Quarterly Gross Margin Pressure
Fourth-quarter gross margin slipped to 47.7% from 49.2% a year earlier, a 150-basis-point decline that contrasts with the full-year expansion. Management pointed to channel mix from re-entering the club channel and higher aluminum and tariff costs as key drivers, partially offsetting underlying savings and reduced promotional intensity.
Tariff-Driven Aluminum Cost Headwind
A significant new headwind is an estimated $5 million in incremental aluminum tariffs beginning in Q2 2026, which Zevia has already embedded into its guidance. While price increases and productivity savings are intended to offset part of this blow, the company acknowledged it will pressure margins and requires continued cost and pricing discipline.
Product Line Discontinuation Impact
Zevia plans to discontinue its tea line in 2026, a move aimed at sharpening focus on core beverages but one that will trim reported growth by about 1.0–1.5 percentage points. Investors will need to monitor whether strength in soda and new innovations can more than compensate for this deliberate pullback in a smaller, less strategic category.
Adjusted EBITDA and Profitability Still Negative
Despite sizeable improvement, the business remained unprofitable in 2025 with adjusted EBITDA at negative $4.7 million, highlighting that the turnaround is still in progress. Management also expects an adjusted EBITDA loss of $1.6–$1.9 million in Q1 2026, reflecting weighted marketing investments and club mix before savings and pricing actions fully materialize.
Rising G&A and Variable Compensation
General and administrative expenses rose in Q4 to $7.3 million, or 19.3% of net sales, versus $6.8 million and 17.3% in the prior-year quarter, largely due to higher variable compensation accruals. While this signals improved performance against internal targets, it also weighs on operating leverage and underscores the need for further scale and cost discipline.

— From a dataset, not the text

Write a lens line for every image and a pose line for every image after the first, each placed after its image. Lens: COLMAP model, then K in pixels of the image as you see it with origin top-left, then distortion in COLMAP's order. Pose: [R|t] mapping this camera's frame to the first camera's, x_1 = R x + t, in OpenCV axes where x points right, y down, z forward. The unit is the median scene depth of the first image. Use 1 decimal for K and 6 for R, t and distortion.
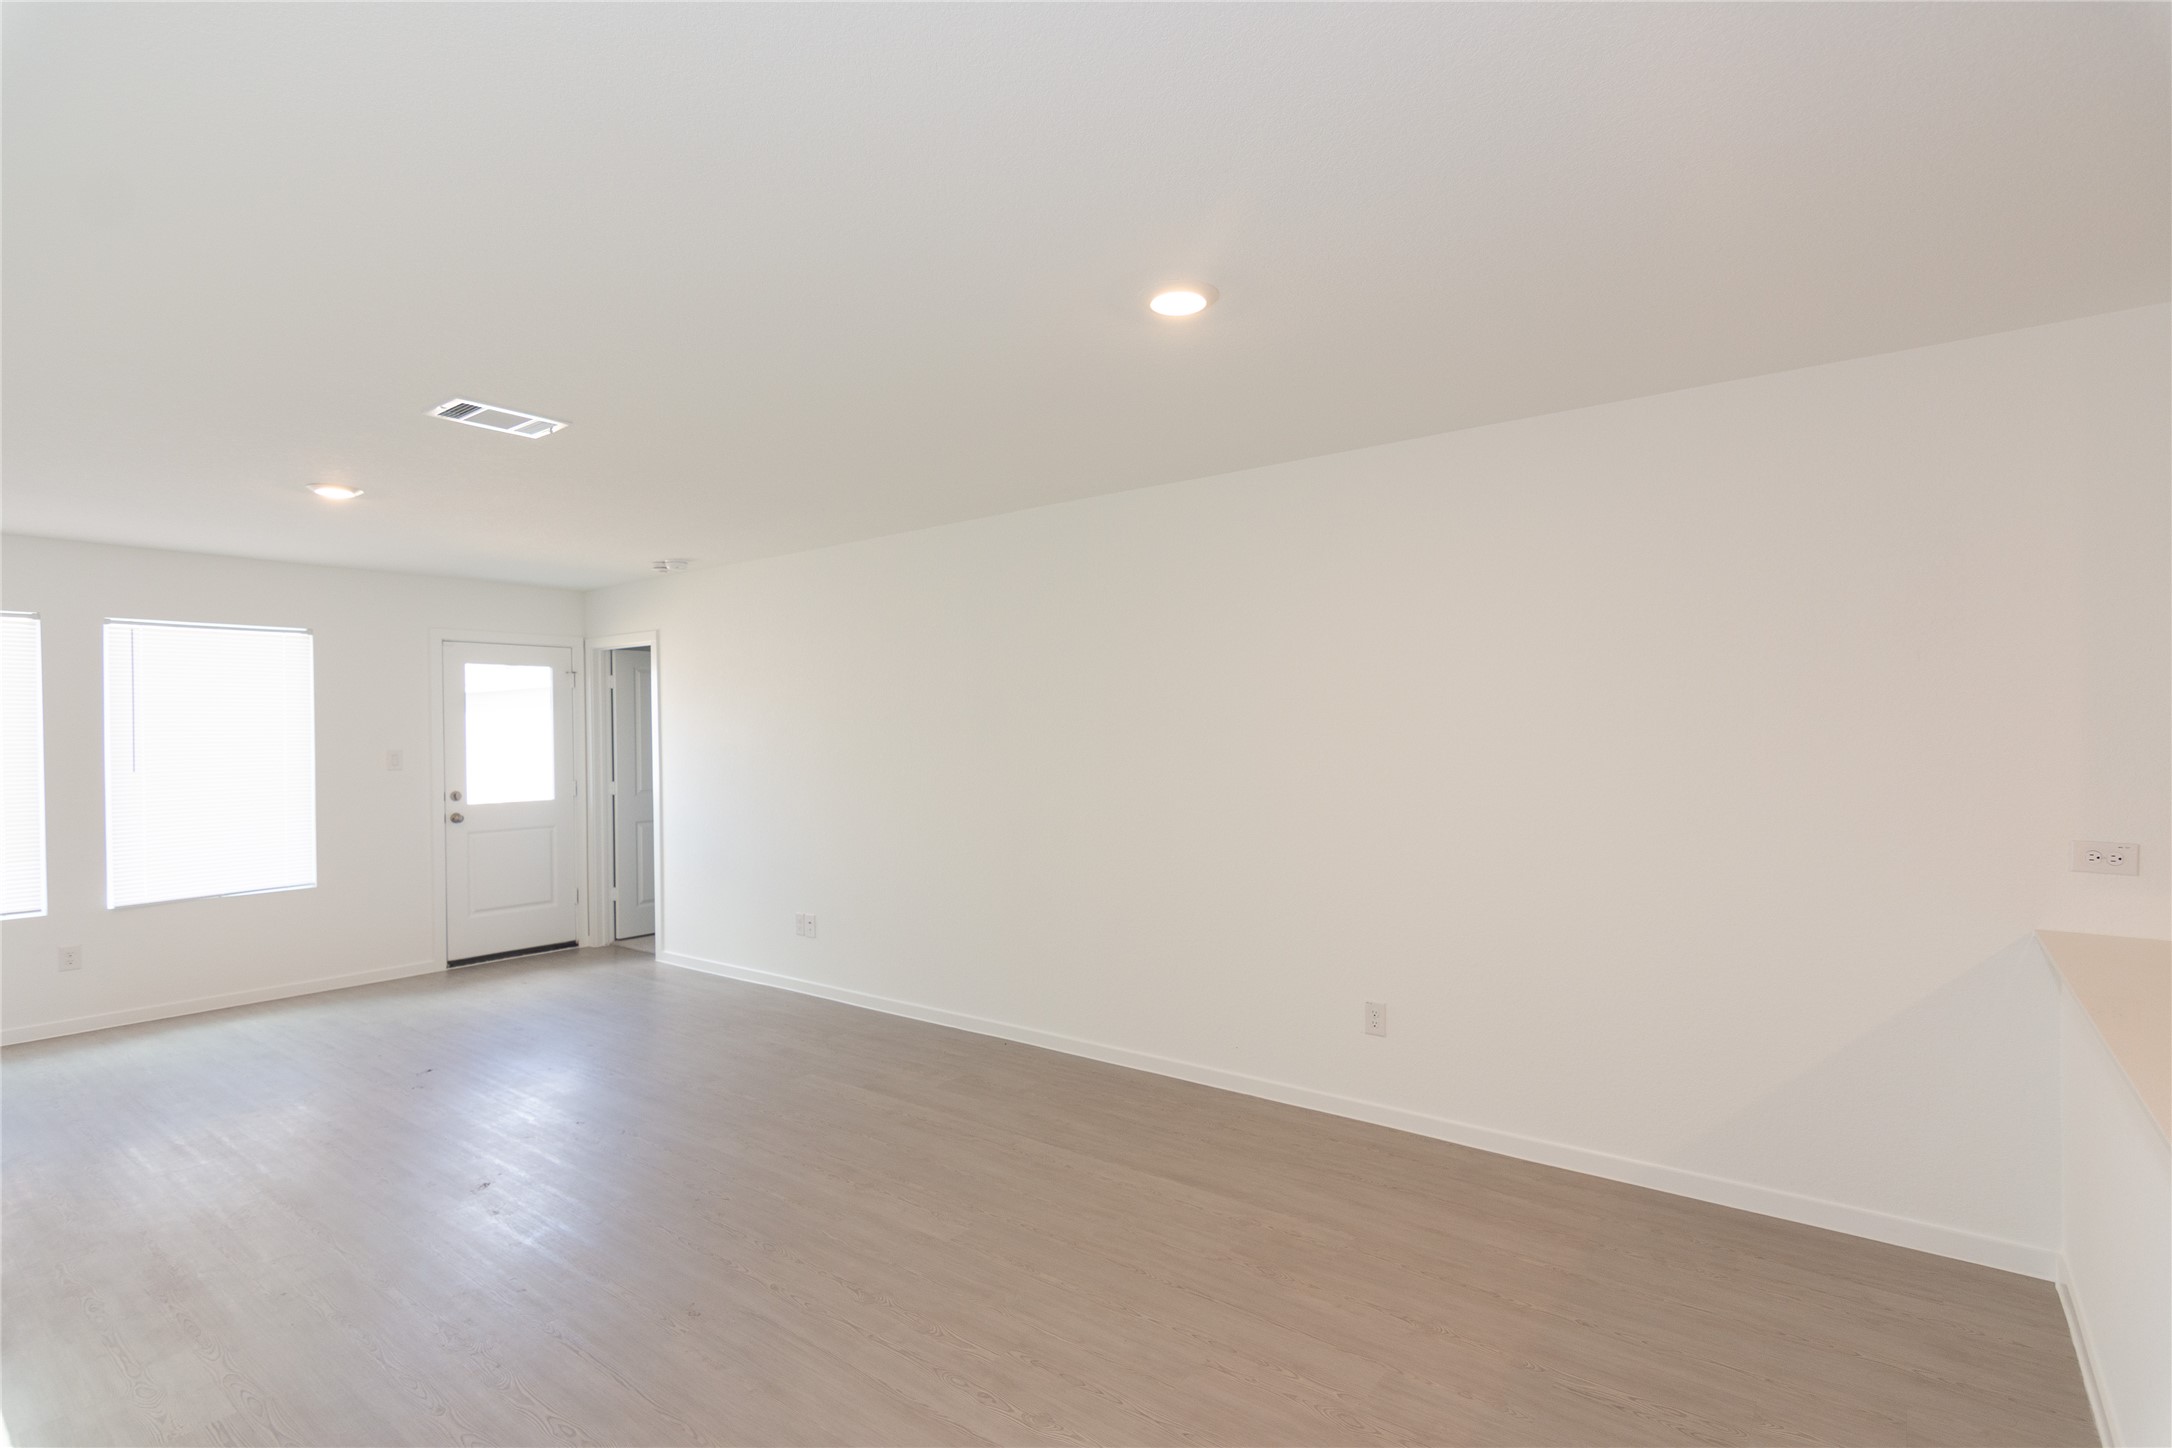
lens RADIAL K [[1067.8, 0, 1088.4], [0, 1067.8, 737.5], [0, 0, 1]] dist [-0.006442, 0.007750]
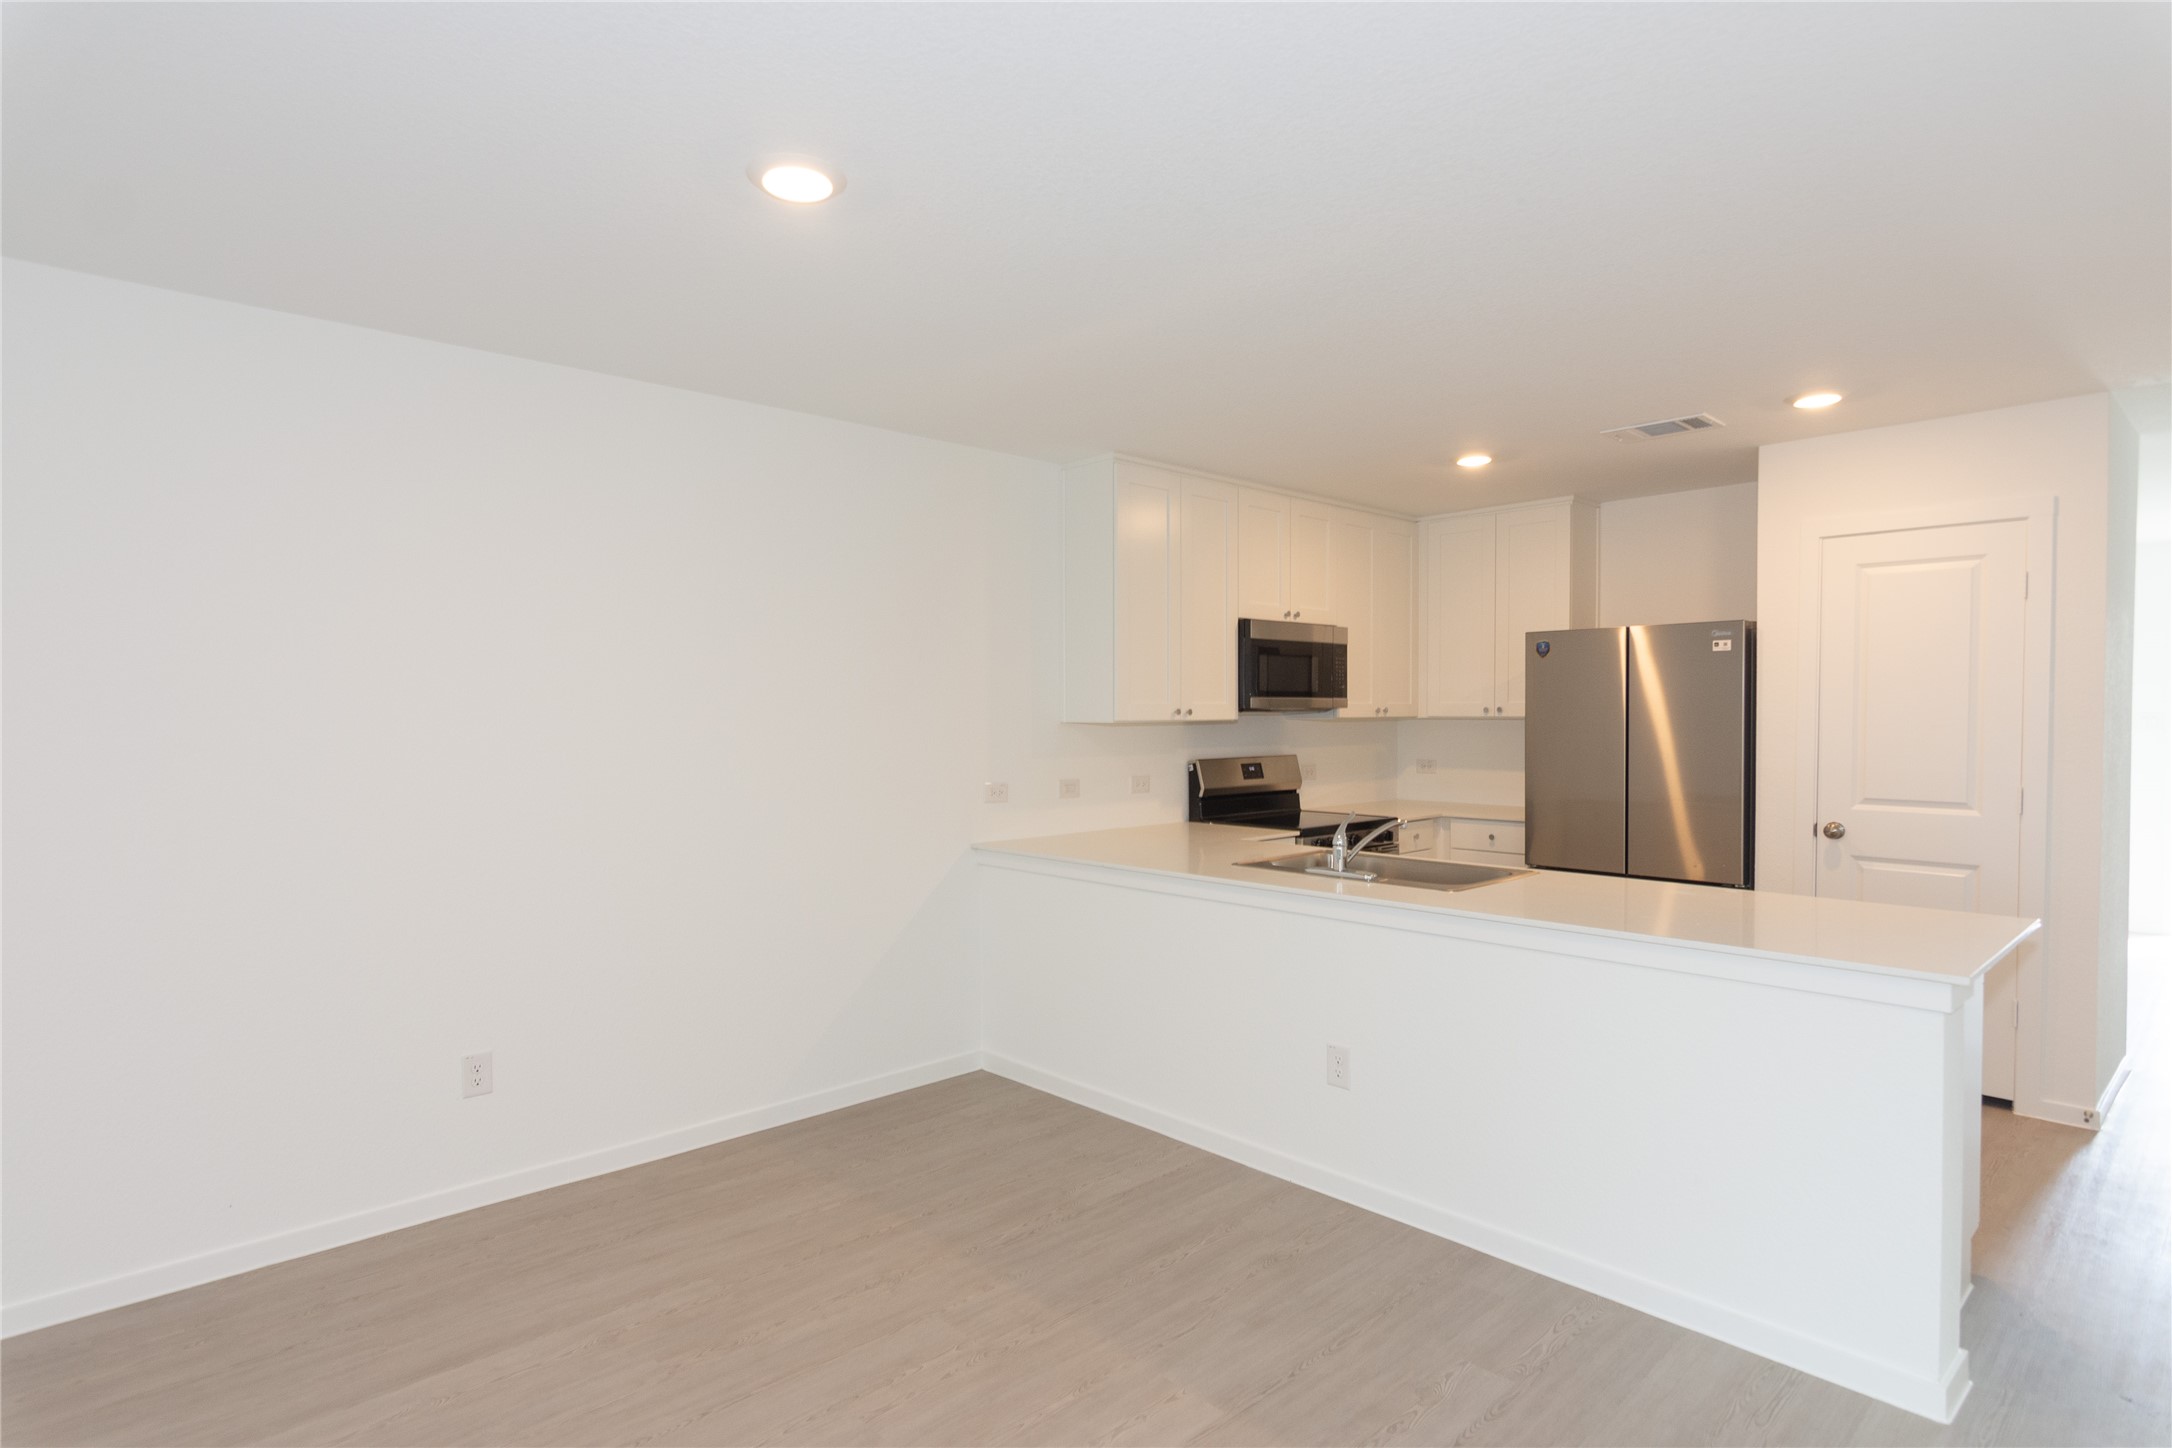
lens RADIAL K [[1134.9, 0, 1086.0], [0, 1134.9, 724.0], [0, 0, 1]] dist [0.001610, 0.000654]
pose [[0.162592, -0.008308, 0.986658, -4.538712], [0.010366, 0.999924, 0.006711, -0.015240], [-0.986639, 0.009136, 0.162666, 3.731286]]
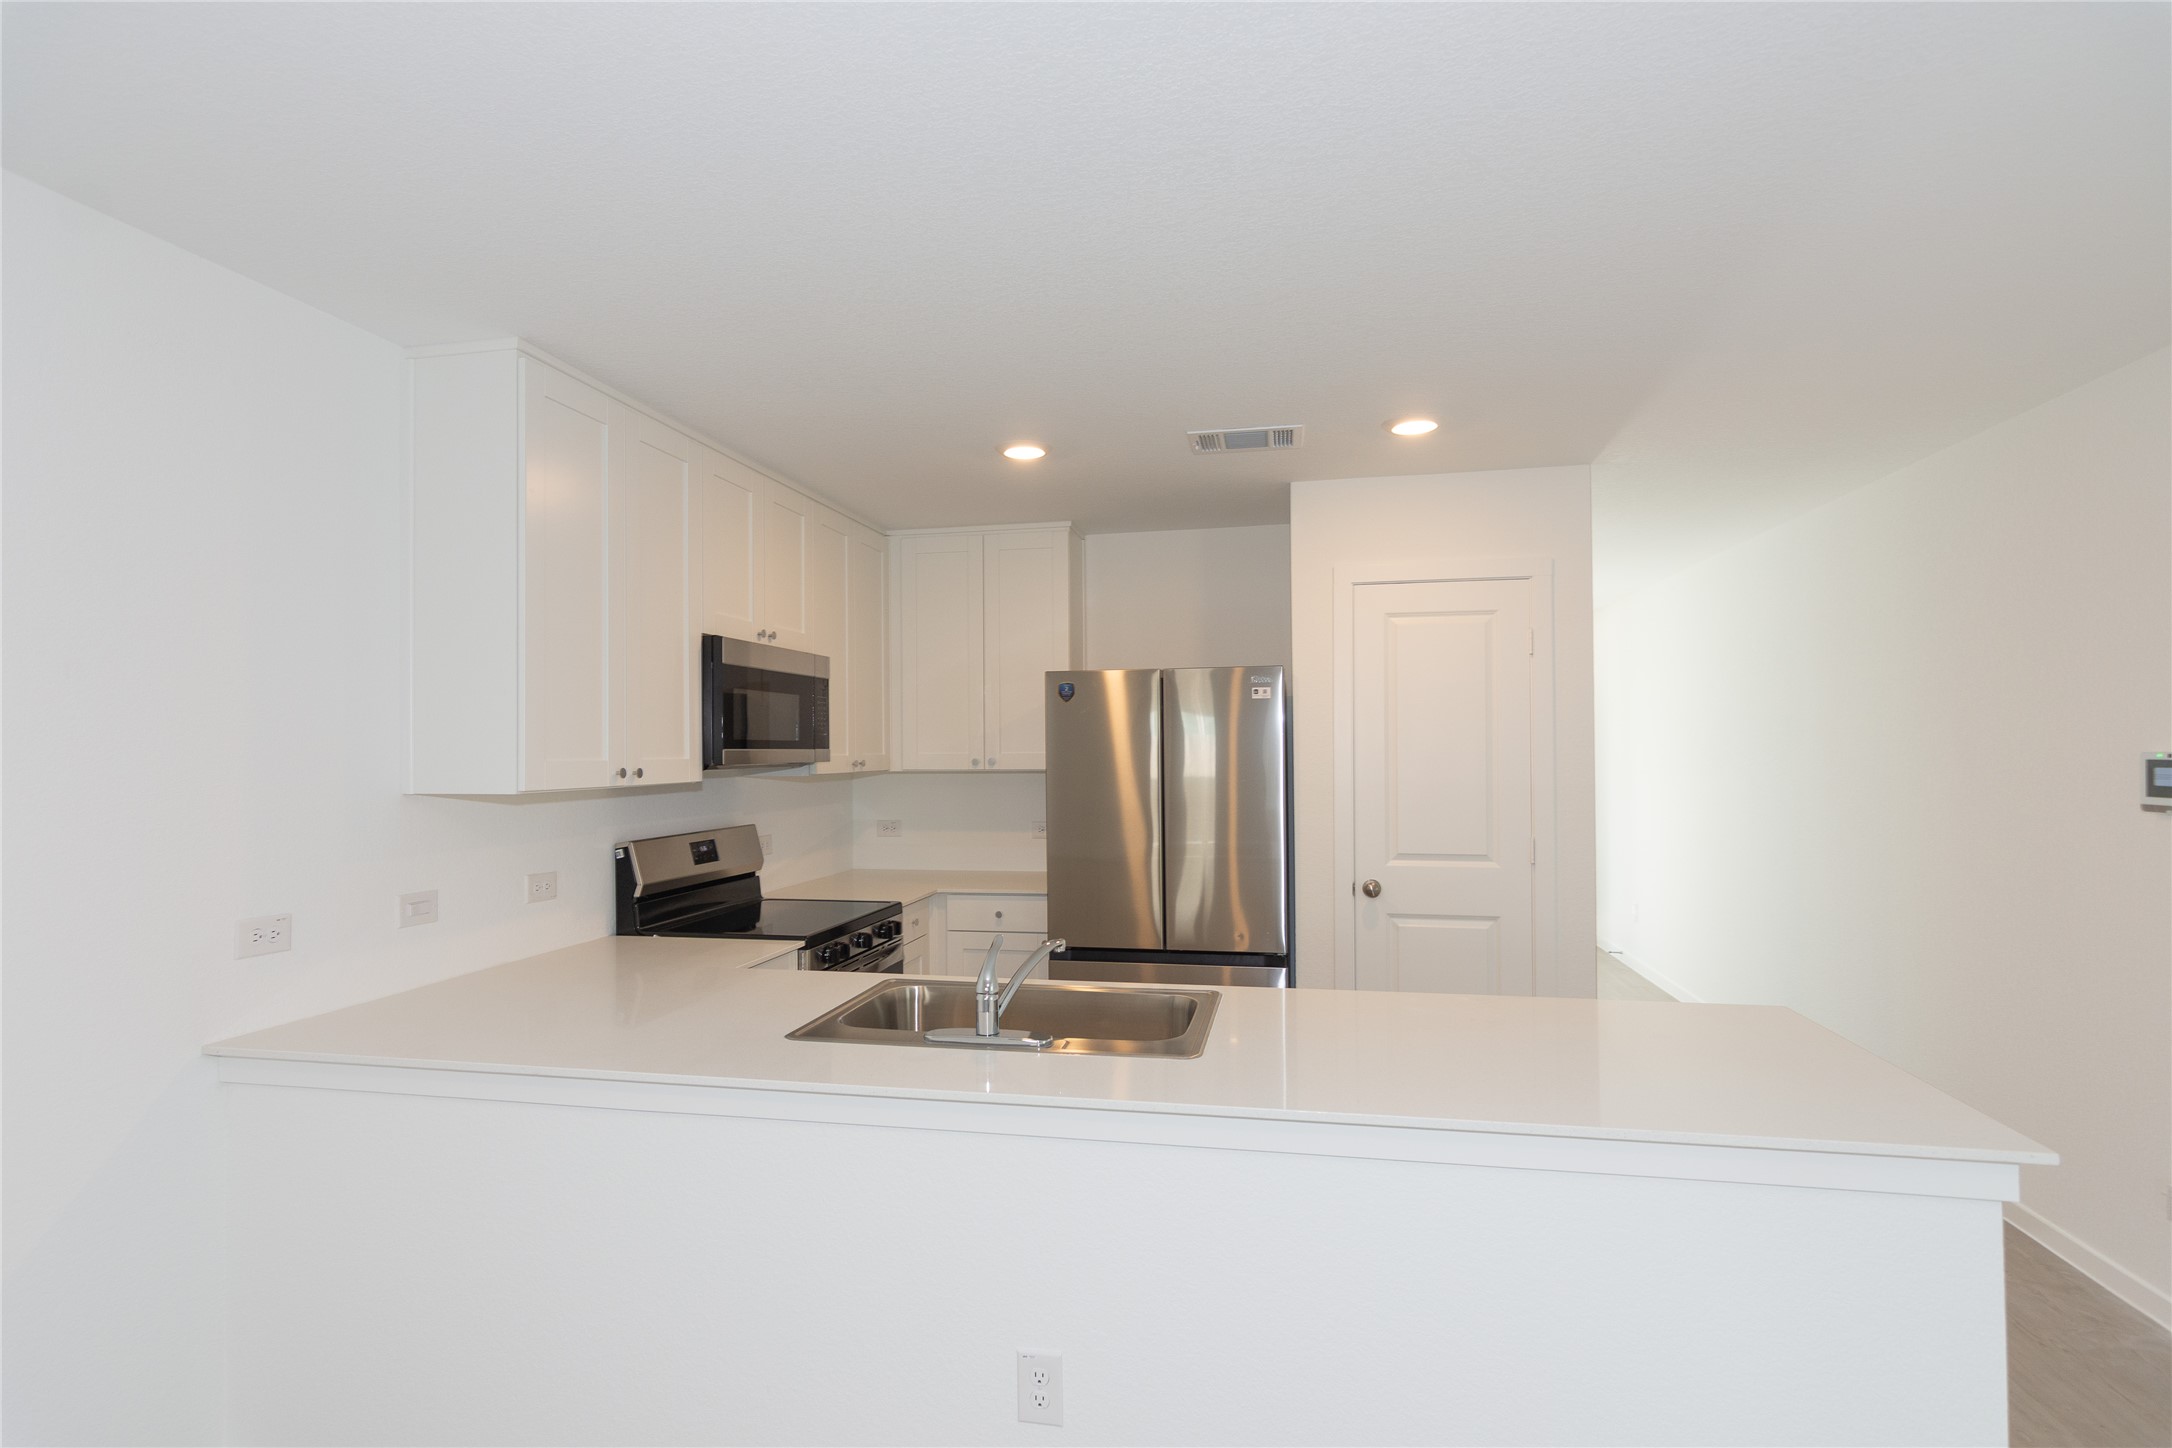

Margin Dilution from Club and Costco Programs
The national Costco front-of-store program is delivering valuable exposure and trial in new regions but is dilutive to gross margin in the near term, with particular impact expected in Q1. Management framed this as a strategic trade-off, accepting lower unit economics at club in exchange for household penetration gains that can later be monetized in higher-margin channels.
Exposure to Retail Cadence and Reset Timing
Zevia’s revenue and margin cadence remains heavily tied to retail reset schedules, spring shelf sets and rotation timing at major partners, which adds execution risk to 2026 targets. Several key resets are still ahead, making the timing of sell-in and promotional support an important swing factor for quarterly performance even as the full-year outlook remains constructive.
Forward-Looking Guidance and Outlook
For 2026, management guided net sales to $169–$173 million, implying around 6% growth at the midpoint despite the tea exit and with volumes skewed toward Q1 and Q3. The company expects full-year adjusted EBITDA between a $1.0 million loss and a $0.5 million profit, with margins improving from the mid-40% range in Q1 to the high-40% range in Q2 as price increases, productivity savings and marketing investments balance against higher aluminum costs.
Zevia’s earnings call painted a picture of a business moving steadily toward profitability, backed by improving margins, broader distribution and strong product innovation. Investors will need to weigh near-term pressure from tariffs, club mix and category pruning against the company’s strengthened balance sheet and credible guidance that suggests breakeven is now within reach over the coming year.